Consider the struggles of Disney’s Mulan, seeking to do the right thing by her family and her country, yet doing so by becoming something she’s not. Imagine someone like a Floyd Vogel trying to ferret out her secret in order to drag her down, to reveal that deep inside, she doesn’t match the heroic face she displays to her comrades. In the recent live action remake, Mulan doesn’t come into her full power as a warrior until she resolves the conflict – unifying the reflection and the reality by coming clean to her commander. The truth doesn’t set her free, but being true gives her the power to save her people once they are willing to accept her as well.

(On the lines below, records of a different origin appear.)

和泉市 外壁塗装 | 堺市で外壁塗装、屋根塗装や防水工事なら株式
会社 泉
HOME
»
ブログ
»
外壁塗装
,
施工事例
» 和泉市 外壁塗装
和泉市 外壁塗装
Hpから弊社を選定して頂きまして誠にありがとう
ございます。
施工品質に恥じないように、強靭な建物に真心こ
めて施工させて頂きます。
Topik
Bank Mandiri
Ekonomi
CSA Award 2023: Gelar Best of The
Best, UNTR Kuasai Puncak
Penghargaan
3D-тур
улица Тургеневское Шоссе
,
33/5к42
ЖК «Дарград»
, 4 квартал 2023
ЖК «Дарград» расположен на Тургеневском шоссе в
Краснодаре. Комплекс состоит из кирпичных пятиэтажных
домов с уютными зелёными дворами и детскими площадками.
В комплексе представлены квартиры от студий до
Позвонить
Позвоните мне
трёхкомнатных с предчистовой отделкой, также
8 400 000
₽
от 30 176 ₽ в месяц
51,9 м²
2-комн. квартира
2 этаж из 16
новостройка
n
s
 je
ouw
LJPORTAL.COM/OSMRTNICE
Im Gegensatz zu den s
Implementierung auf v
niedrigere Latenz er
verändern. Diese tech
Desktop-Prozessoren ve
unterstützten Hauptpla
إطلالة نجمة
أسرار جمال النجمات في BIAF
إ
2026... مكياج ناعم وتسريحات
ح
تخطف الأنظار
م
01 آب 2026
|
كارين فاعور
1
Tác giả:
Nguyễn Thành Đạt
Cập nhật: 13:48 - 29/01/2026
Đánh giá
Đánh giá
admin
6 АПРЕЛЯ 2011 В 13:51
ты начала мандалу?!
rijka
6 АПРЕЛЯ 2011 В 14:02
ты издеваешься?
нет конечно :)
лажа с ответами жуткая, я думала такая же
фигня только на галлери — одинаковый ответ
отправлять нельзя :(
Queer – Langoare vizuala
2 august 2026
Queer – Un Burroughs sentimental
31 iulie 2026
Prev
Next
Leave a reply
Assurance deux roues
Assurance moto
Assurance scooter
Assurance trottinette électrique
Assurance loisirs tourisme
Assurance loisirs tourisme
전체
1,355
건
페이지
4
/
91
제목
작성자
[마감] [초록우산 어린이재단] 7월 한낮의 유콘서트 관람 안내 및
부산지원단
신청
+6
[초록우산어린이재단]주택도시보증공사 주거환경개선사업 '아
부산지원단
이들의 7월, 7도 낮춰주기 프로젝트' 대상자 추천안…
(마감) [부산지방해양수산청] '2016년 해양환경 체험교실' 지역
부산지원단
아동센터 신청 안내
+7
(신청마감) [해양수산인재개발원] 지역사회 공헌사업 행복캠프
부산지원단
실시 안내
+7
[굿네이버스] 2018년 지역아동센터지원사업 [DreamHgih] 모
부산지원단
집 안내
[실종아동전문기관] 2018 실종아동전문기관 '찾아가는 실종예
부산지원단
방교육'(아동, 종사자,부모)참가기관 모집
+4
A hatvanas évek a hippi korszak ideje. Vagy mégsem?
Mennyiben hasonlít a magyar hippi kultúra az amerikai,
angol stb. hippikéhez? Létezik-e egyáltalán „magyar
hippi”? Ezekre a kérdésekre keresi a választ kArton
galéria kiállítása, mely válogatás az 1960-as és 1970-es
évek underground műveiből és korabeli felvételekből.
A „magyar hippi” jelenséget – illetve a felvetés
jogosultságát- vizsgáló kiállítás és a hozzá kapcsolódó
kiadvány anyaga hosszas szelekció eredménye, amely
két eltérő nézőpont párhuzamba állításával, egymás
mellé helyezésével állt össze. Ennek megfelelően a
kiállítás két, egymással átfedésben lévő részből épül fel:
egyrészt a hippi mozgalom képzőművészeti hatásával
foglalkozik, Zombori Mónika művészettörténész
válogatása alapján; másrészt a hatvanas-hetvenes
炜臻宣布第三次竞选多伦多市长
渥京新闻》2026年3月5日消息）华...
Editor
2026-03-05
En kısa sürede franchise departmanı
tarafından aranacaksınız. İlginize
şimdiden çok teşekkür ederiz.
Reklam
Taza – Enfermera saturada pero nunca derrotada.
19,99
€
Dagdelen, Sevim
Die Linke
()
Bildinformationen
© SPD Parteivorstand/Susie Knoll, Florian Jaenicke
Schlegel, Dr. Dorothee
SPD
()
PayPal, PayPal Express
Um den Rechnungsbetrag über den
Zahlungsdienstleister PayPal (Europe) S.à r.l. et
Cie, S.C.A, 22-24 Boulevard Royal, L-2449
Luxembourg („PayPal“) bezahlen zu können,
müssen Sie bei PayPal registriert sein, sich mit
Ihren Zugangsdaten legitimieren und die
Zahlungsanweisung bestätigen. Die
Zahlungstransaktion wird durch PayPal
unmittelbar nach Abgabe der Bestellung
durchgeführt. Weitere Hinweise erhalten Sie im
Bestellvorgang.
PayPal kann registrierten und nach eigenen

Our Lord gave us the commandment that we love our neighbor as ourselves – not just that we give generously or work for good causes or act kindly one to another, but that our external good works are just the demonstration of our love. The tenets of our faith tell us that salvation does not come through works; good works are the evidence that we are saved. Our Lord tells us to change the inside and the rest will follow. We are asked to take a harder path, with the goal that we can stand before our Judge with the confidence knowing that the face of Christian charity that we show to the world mirrors what’s in our hearts. We can be loyal, brave, and true to our calling throughout and, by doing so, act to help heal the division, separation, and isolation that beset our neighborhoods as fiercely as any attacking army. Fred Rogers showed us that a minister need not even invoke Christ’s name to be effective, as long as Christ’s love was consistently modeled in every action. So let us take heart from his example. “Verily I say unto you, Inasmuch as ye have done it unto one of the least of these my brethren, ye have done it unto me.” (St. Matthew 25:40) It does not take superhuman spirit to make a difference, just the willingness to see and reach out with caritas to those in need and, rather than staying silent, to ask “please – won’t you be my neighbor?”

Almighty God, wellspring of all charity, inspire us with courage, that we may fearlessly be your people and live in your ways, that by our labors, your love my shine into this darkened world. We beseech you to clear our eyes that we may truly see the needs of our fellow people, strengthen our hands that we may act to help, and ennoble our hearts that we may honestly love our neighbors even as we do ourselves. All this we humbly ask in the name of Him who came among us not to be served but to serve, even your Son our Savior, Jesus Christ. Amen.